_Passage provided_:
BEGIN
An ultra-simplified API/JSON response caching middleware for Express/Node using plain-english durations.

Why?

Because caching of simple data/responses should ALSO be simple.

This day and age, with less and less heavy lifting done on the server, the most common thing we find ourselves doing is letting the server power the API. Whether the data is stored in Mongo, SQL, CouchDB, or whatever - you get a request, you fetch the data, and you return the data. Sometimes these fetches are costly and you want to cache the response so the next hit doesn't hammer your server. This is why caching exists.

The problem is, with so many cache options, people are still left to fend for themselves when it comes to implementation. It often boils down to a manual process similar to the following:

  1. Get the request
  2. Check your cache for the key/url.
  3. If found, intercept and output the cached version.
  4. If not, do the work, cache it, and output.

You're still left wrapping the content of each request with this cache-checking mechanism.

Now it can be as simple as telling the request that you want to use a cache, and for how long results should be cached (in plain English, not milliseconds, because who really wants to calculate that each time?).

Installation

npm install apicache

API

  • apicache.clear([target]) - clears cache target (key or group), or entire cache if no value passed, returns new index.
  • apicache.getIndex() - returns current cache index [of keys]
  • apicache.middleware([duration]) - the actual middleware that will be used in your routes. duration is in the following format "[length] [unit]", as in "10 minutes" or "1 day".
END
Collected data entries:
BEGIN
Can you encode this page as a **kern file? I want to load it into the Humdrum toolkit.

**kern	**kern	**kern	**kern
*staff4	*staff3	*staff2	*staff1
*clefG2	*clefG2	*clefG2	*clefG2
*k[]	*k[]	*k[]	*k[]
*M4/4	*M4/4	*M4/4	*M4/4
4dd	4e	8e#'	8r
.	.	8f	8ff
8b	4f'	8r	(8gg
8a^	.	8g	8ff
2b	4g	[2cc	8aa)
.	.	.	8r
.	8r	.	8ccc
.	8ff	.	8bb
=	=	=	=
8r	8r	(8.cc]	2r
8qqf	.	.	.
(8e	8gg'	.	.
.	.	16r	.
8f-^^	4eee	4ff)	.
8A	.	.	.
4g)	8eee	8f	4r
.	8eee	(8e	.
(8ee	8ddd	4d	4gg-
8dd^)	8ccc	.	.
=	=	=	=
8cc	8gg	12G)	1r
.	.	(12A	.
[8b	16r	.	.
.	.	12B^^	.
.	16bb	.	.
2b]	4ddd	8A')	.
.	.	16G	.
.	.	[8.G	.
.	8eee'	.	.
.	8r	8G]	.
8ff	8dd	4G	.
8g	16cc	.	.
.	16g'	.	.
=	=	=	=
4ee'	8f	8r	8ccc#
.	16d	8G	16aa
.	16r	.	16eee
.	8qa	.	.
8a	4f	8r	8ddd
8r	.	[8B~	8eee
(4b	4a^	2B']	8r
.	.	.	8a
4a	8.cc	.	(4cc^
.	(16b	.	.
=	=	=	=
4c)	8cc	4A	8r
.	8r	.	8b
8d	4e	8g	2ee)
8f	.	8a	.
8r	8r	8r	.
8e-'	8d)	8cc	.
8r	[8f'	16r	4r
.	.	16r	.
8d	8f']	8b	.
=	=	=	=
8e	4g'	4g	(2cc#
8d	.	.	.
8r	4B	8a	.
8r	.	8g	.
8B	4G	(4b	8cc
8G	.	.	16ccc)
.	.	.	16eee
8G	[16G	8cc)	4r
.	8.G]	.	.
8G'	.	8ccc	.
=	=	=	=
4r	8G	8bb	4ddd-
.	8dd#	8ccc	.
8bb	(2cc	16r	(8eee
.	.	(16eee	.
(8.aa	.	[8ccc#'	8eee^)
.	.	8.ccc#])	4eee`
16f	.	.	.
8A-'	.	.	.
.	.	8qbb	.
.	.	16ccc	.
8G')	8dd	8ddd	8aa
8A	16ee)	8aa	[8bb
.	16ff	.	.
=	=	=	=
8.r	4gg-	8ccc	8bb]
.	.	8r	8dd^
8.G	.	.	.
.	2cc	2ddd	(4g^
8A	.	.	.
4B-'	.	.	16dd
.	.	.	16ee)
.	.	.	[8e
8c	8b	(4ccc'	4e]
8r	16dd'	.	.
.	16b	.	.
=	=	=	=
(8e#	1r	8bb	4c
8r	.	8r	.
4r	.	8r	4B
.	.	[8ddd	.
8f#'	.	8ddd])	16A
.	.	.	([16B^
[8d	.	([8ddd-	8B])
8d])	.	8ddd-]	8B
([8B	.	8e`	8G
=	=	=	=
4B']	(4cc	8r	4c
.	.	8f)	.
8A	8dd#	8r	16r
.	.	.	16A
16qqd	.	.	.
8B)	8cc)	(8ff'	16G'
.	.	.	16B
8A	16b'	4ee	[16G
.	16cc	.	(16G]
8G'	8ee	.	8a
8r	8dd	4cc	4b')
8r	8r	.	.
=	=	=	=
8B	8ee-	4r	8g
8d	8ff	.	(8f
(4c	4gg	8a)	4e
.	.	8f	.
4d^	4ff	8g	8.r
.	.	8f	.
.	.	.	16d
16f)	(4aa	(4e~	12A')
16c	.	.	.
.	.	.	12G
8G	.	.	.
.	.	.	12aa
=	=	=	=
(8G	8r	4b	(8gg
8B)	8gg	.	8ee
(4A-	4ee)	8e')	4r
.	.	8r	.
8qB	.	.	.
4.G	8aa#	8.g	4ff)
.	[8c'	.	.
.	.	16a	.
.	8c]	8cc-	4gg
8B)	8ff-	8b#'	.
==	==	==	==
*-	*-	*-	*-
END
_What you will do_:
1 – Render this sentence from the caching middleware text in French: "You're still left wrapping the content of each request with this cache-checking mechanism."
2 – Carry the caching middleware text forward from its final line.
The listing bears no relation to the caching middleware text.

_Answers to the exercises_:
1 – Il vous reste encore à envelopper le contenu de chaque requête avec ce mécanisme de vérification du cache.

2 –
  • apicache.options([options]) - getter/setter for options. If used as a setter, this function is chainable, allowing you to do things such as... say... return the middleware.

Available Options (first value is default)

{
  debug:            false|true,   // if true, enables console output
  defaultDuration:  3600000,      // should be a number (in ms), defaults to 1 hour
  enabled:          true|false,   // if false, turns off caching globally (useful on dev)
}

Usage

To use, simply inject the middleware (example: apicache('5 minutes')) into your routes. Everything else is automagic.

var apicache = require('apicache').options({ debug: true }).middleware;

...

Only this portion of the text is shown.